Despite what people have said to the contrary, my all-time biggest fear was that we would not be looked at as good enough for a child’s social worker or for ICAB to sign off on a referral for us.  That they would say out of five potential families, we would consistently rank as the #5 – until forever, really.  You can say it’s silly.  You can tell me I’m nuts.  You can tell me that would never happen.  But that was my biggest fear.

We’re still waiting for a referral.  There is not a referral on the horizon just yet – we still have to wait our turn.  

But finally, finally – someone we can trust told us in the most concrete way imaginable that we were Good Enough.  And that is something that gives me an indescribable amount of hope.  Hope that there will be a child, and that someone out there knows I will be a good mommy one day.

Saturday, June 4, 2011

What does 27 months sound like?


Well, if you were in our house today, 27 months sounded an awful lot like the vacuum cleaner running, the carpet shampooer cleaning, the washer running, the dryer running, feet pounding up and down the stairs in a hurry trying to get it all done in time – followed by bats cracking and six- to eight-year-old boys yelling and screaming at a baseball game.  That’s what 27 months sounded like to me, anyway.  Oh, and don’t forget the bickering.  Because I was in a VERY cranky mood today.

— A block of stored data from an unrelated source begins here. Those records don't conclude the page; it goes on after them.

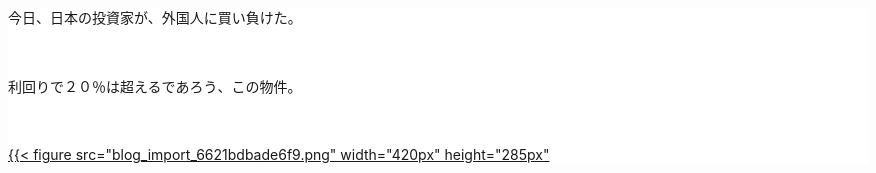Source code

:<p>今日、日本の投資家が、外国人に買い負けた。</p><p> </p><p>利回りで２０％は超えるであろう、この物件。</p><p> </p><p><a href="blog_import_6621bdbade6f9.png">{{< figure src="blog_import_6621bdbade6f9.png" width="420px" height="285px"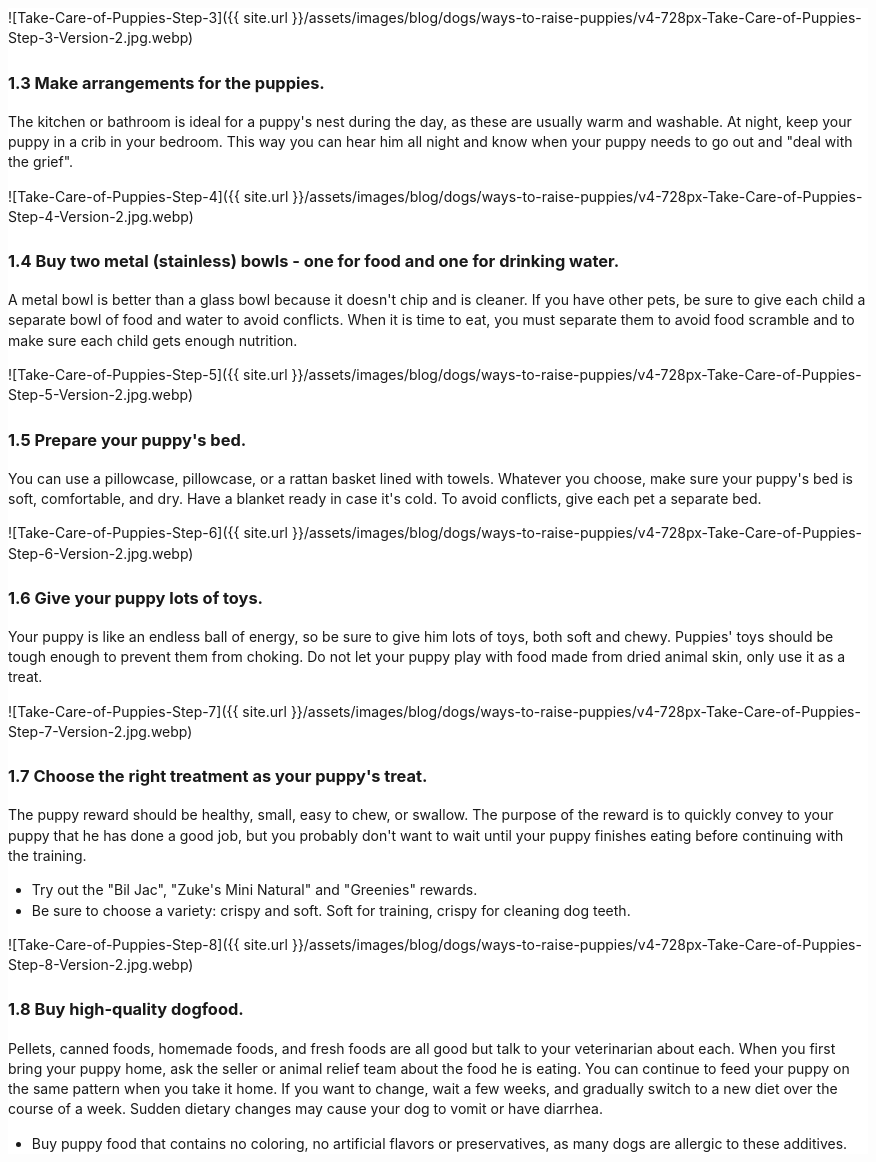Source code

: ![Take-Care-of-Puppies-Step-3]({{ site.url }}/assets/images/blog/dogs/ways-to-raise-puppies/v4-728px-Take-Care-of-Puppies-Step-3-Version-2.jpg.webp)

### 1.3 Make arrangements for the puppies. 

The kitchen or bathroom is ideal for a puppy's nest during the day, as these are usually warm and washable. At night, keep your puppy in a crib in your bedroom. This way you can hear him all night and know when your puppy needs to go out and "deal with the grief".

![Take-Care-of-Puppies-Step-4]({{ site.url }}/assets/images/blog/dogs/ways-to-raise-puppies/v4-728px-Take-Care-of-Puppies-Step-4-Version-2.jpg.webp)

### 1.4 Buy two metal (stainless) bowls - one for food and one for drinking water.

A metal bowl is better than a glass bowl because it doesn't chip and is cleaner. If you have other pets, be sure to give each child a separate bowl of food and water to avoid conflicts. When it is time to eat, you must separate them to avoid food scramble and to make sure each child gets enough nutrition.

![Take-Care-of-Puppies-Step-5]({{ site.url }}/assets/images/blog/dogs/ways-to-raise-puppies/v4-728px-Take-Care-of-Puppies-Step-5-Version-2.jpg.webp)

### 1.5 Prepare your puppy's bed. 

You can use a pillowcase, pillowcase, or a rattan basket lined with towels. Whatever you choose, make sure your puppy's bed is soft, comfortable, and dry. Have a blanket ready in case it's cold. To avoid conflicts, give each pet a separate bed.

![Take-Care-of-Puppies-Step-6]({{ site.url }}/assets/images/blog/dogs/ways-to-raise-puppies/v4-728px-Take-Care-of-Puppies-Step-6-Version-2.jpg.webp)

### 1.6 Give your puppy lots of toys. 

Your puppy is like an endless ball of energy, so be sure to give him lots of toys, both soft and chewy. Puppies' toys should be tough enough to prevent them from choking. Do not let your puppy play with food made from dried animal skin, only use it as a treat.

![Take-Care-of-Puppies-Step-7]({{ site.url }}/assets/images/blog/dogs/ways-to-raise-puppies/v4-728px-Take-Care-of-Puppies-Step-7-Version-2.jpg.webp)

### 1.7 Choose the right treatment as your puppy's treat. 

The puppy reward should be healthy, small, easy to chew, or swallow. The purpose of the reward is to quickly convey to your puppy that he has done a good job, but you probably don't want to wait until your puppy finishes eating before continuing with the training.
- Try out the "Bil Jac", "Zuke's Mini Natural" and "Greenies" rewards.
- Be sure to choose a variety: crispy and soft. Soft for training, crispy for cleaning dog teeth.

![Take-Care-of-Puppies-Step-8]({{ site.url }}/assets/images/blog/dogs/ways-to-raise-puppies/v4-728px-Take-Care-of-Puppies-Step-8-Version-2.jpg.webp)

### 1.8 Buy high-quality dog ​​food. 

Pellets, canned foods, homemade foods, and fresh foods are all good but talk to your veterinarian about each. When you first bring your puppy home, ask the seller or animal relief team about the food he is eating. You can continue to feed your puppy on the same pattern when you take it home. If you want to change, wait a few weeks, and gradually switch to a new diet over the course of a week. Sudden dietary changes may cause your dog to vomit or have diarrhea.
- Buy puppy food that contains no coloring, no artificial flavors or preservatives, as many dogs are allergic to these additives.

Gregg and I originally had our second homestudy update scheduled with the social worker for June 26.  Something – don’t ask me what it was – had me suddenly feeling all nesty and in the mood to clean the last week or two.  Maybe it was the weather.  I don’t particularly like to clean that much.  Imagine my delight in how clean my house was when we got an e-mail requesting that the home study be moved to tomorrow!  Still, we do have quite a few fur babies, and even though our social worker has told us every single time she has come to visit that she also has two large dogs and she is quite used to homes with pets, I normally prefer to go overboard with the carpet cleaner.  Just because.  By the time I was finished with the vacuuming and carpet cleaning (and laundry), I was pretty much ready for a nap but it was time for Gregg’s coach pitch game.  (Thankfully it was just one game this weekend.  The last two Saturdays were double headers!)  The boys play a six-inning game, and by the bottom of the fourth it started to rain. 

Gregg will tell you I’ve been bitchy all day.  I’ll tell you I’m tired and irritated.  And since it’s my journal, I can say that.  I’m irritated that it’s gotten to 27 months and is just going to keep going.  I’m irritated that I’ve spent the better part of a week getting ready for my third homestudy.  I’m tired trying to say “Maybe today will be the day” every single Friday so that I don’t let myself go down the path of believing that I’m going to be doing homestudies and fingerprints every year and a half for the rest of my life because this adoption will never ever happen.  (Which may be what Lakota thinks.  When we came home from church tonight, she had gotten her jaws on my copy of Parenting Your Internationally Adopted Child and ripped off the front cover and shredded the first section.  So that’s what she thinks.)

So I’m tired.  And cranky.  And absolutely unapologetic about it.  But, hey – my house is clean.  And that, my friends, is what 27 months sounds like today.